Once the film actually started, I was in a bad disposition due to how long the Q&A went on for, but eventually I got over that. As I said before, their music isn’t my kind of thing so with the exception of Alive, which admittedly is a decent song, I wasn’t getting into the music. I kept picking out how pandering songs like “That’s What Makes You Beautiful” and “One Thing” are. I was paying a lot more attention to the audience, where there are a lot of gems to be found. Aside from the usual giggles over how much they were getting into the concert themselves (Along with the one lone dad who couldn’t have looked more out of place if he was wearing a Where’s Wally costume), there were some other things that definitely caught my attention, for better or for worse. The posters some of them made were a little bizarre, with sayings like “I love you more than pizza” (It was filmed in Milan, Italy, because stereotypes need no context). Although, I will admit, the girl holding up a sign saying “The person behind me can’t see” is the sort of thing I expect out of a proper comedy; kudos to her. There was also a point where pretty much the audience in the upper rows became one big sign that read “We Are 1D Family”, a move so staged for the camera that it was seriously a bit painful to watch. Unless we’re talking some kind of 1D revolution, I highly doubt this kind of planning was by the fans themselves. I could be wrong there, but whatever. Also, during "Story Of My Life", everyone was holding up baby pictures. Of themselves, though, not of the band, which would've made this moment only slightly weirder. Needless to say, I don't get it.
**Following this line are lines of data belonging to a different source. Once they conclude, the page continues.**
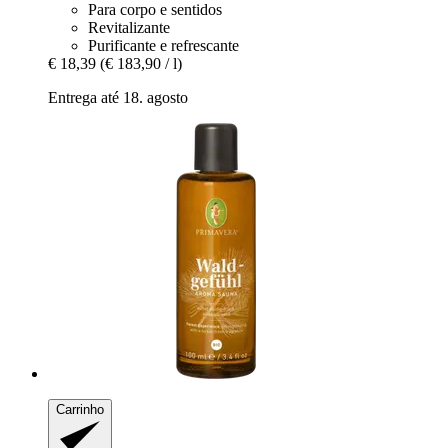
Para corpo e sentidos
Revitalizante
Purificante e refrescante
€ 18,39
(€ 183,90 / l)
Entrega até 18. agosto
Carrinho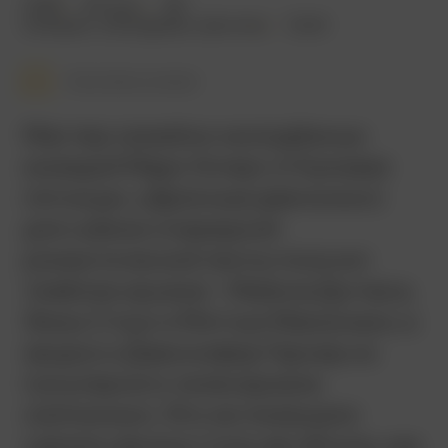
2009
101 мин.
18+
комедия
,
мелодрама
,
фэнтези
США
Смотреть позже
Мастер семейно-молодёжных
комедий Марк Уотерс («Чумовая
пятница», «Дрянные девчонки»)
для съёмок очередной
романтической ленты получил
тяжёлое оружие – Майкла Дугласа,
Эмму Стоун и Мэттью Макконахи, а
заодно и Дженнифер Гарнер из
популярного телесериала
«Шпионки». Это не помешало
сделать фильм столь же лёгким, как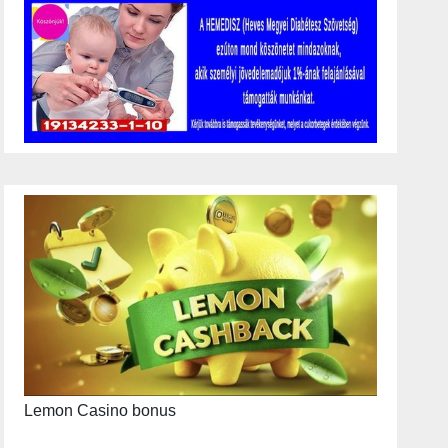
Lemon Casino bonus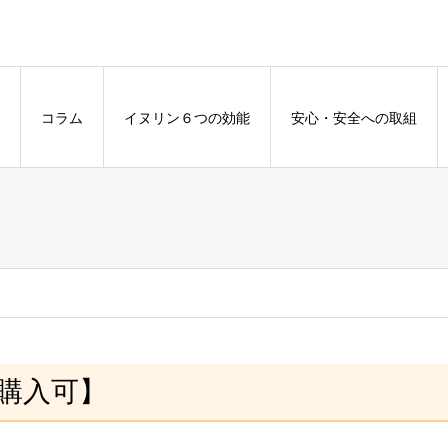
コラム
イヌリン６つの効能
安心・安全への取組
期購入可】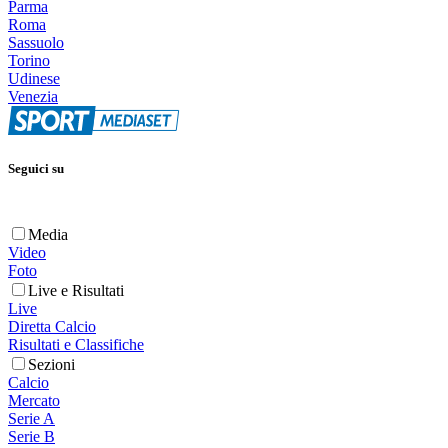
Parma
Roma
Sassuolo
Torino
Udinese
Venezia
Seguici su
Media
Video
Foto
Live e Risultati
Live
Diretta Calcio
Risultati e Classifiche
Sezioni
Calcio
Mercato
Serie A
Serie B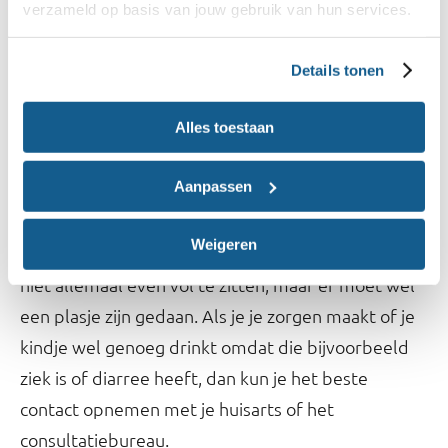
maanden. Laat je kindje regelmatig oefenen met
verzameld op basis van jouw gebruik van hun services.
drinken uit een beker: het gaat vanzelf steeds
beter.
Details tonen
Alles toestaan
Hoe weet je of je kind voldoende
drinkt?
Aanpassen
Het aantal plasluiers is een goede maat, dit
Weigeren
moeten er minimaal 4 zijn per 24 uur. Ze hoeven
niet allemaal even vol te zitten, maar er moet wel
een plasje zijn gedaan. Als je je zorgen maakt of je
kindje wel genoeg drinkt omdat die bijvoorbeeld
ziek is of diarree heeft, dan kun je het beste
contact opnemen met je huisarts of het
consultatiebureau.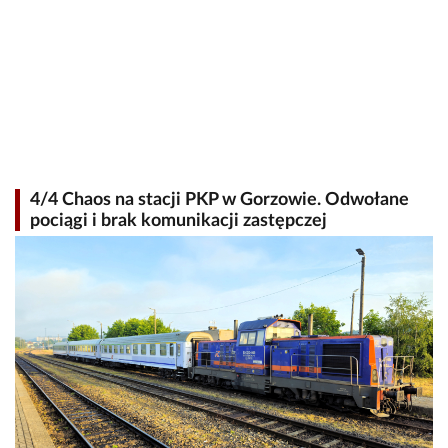
4/4 Chaos na stacji PKP w Gorzowie. Odwołane
pociągi i brak komunikacji zastępczej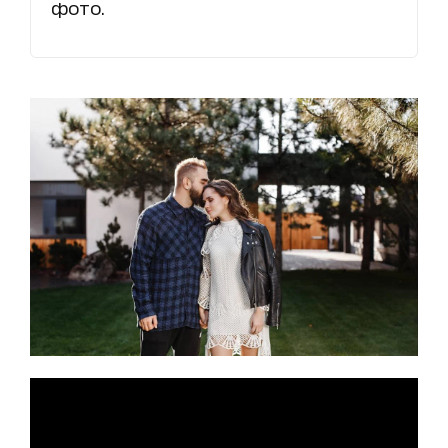
фото.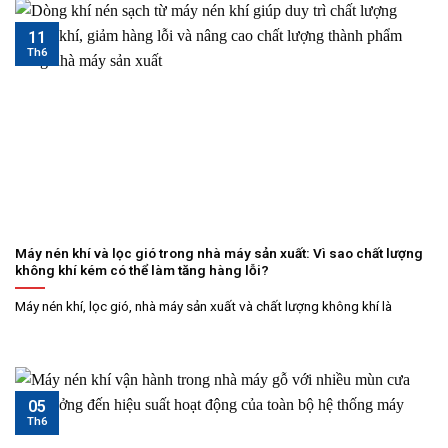
11
Th6
Máy nén khí và lọc gió trong nhà máy sản xuất: Vì sao chất lượng
không khí kém có thể làm tăng hàng lỗi?
Máy nén khí, lọc gió, nhà máy sản xuất và chất lượng không khí là
05
Th6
The camera work is decent, getting some great shots of both 1D and the audience, with some good editing to accompany it. However, I really do question whoever it was that thought “guitar-cam” was a good idea. Niall (You know, the one who actually plays an instrument in this so-called ‘band’) had a camera attached to the end of his guitar, and at one point just started using it like a proper camera without playing it. At that point, just hand him a damn camera and be done with it! Aside from that, though, the direction honestly gives the feeling of being there yourself, like any good concert film should do. Whether you’d want to be there is another matter entirely, but that’s hardly the fault of the film.
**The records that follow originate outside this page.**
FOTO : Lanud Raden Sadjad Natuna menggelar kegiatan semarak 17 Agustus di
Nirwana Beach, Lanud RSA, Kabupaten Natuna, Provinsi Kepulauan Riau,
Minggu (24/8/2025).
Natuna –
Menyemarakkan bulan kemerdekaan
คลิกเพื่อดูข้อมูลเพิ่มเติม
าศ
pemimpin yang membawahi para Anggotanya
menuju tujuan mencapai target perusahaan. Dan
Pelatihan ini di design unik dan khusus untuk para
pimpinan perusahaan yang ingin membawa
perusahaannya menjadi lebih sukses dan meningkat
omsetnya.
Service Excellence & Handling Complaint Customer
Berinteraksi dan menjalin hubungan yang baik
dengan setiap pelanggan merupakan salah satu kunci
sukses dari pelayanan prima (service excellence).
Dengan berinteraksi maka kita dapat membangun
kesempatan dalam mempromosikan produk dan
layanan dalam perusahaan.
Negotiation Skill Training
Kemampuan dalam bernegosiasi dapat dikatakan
So, rather than beating this wheezing horse any more, I’ll put it like this: With One Direction’s previous film, This Is Us, it failed because it tried way too hard to make the boys relatable, despite being too manufactured for its own good. This was not helped by the rather uncharacteristic way Morgan Spurlock (Yes, Mr. Super Size Me directed a 1D movie, wrap your head around that one) handled the direction. Here, since it’s just a recording of their concert, that isn’t an issue and you’re left simply with the music itself. If you like the music, by all means, see this movie. I won’t begrudge you for liking it, since two of the guys I went with came out liking the film (One of them didn’t, and I apologized profusely for bringing him to it, but that’s neither here or there). Otherwise, it goes without saying: Don’t bother with it. Personally, I just thought it was meh.

Now, in terms of ratings, I don’t believe in number ratings, since that leaves things too constricted for me to work with. Instead, since I have the lists, I’ll compare it to the two movies it ends up between in the list. As such, this is better than the 2013 adaptation of Romeo & Juliet (released in Australia in 2014, hence why it’s on this year’s list), since it didn’t literally put me to sleep, yet without a badass Laurence Fishburne cameo, this isn’t as good as Ride Along. In terms of 2014 overall, this puts it in the 'mediocre-to-bad' section.

Although, come to think of it, Laurence coming out on stage and singing “Best Song Ever” might make for one of the best moments in recorded history.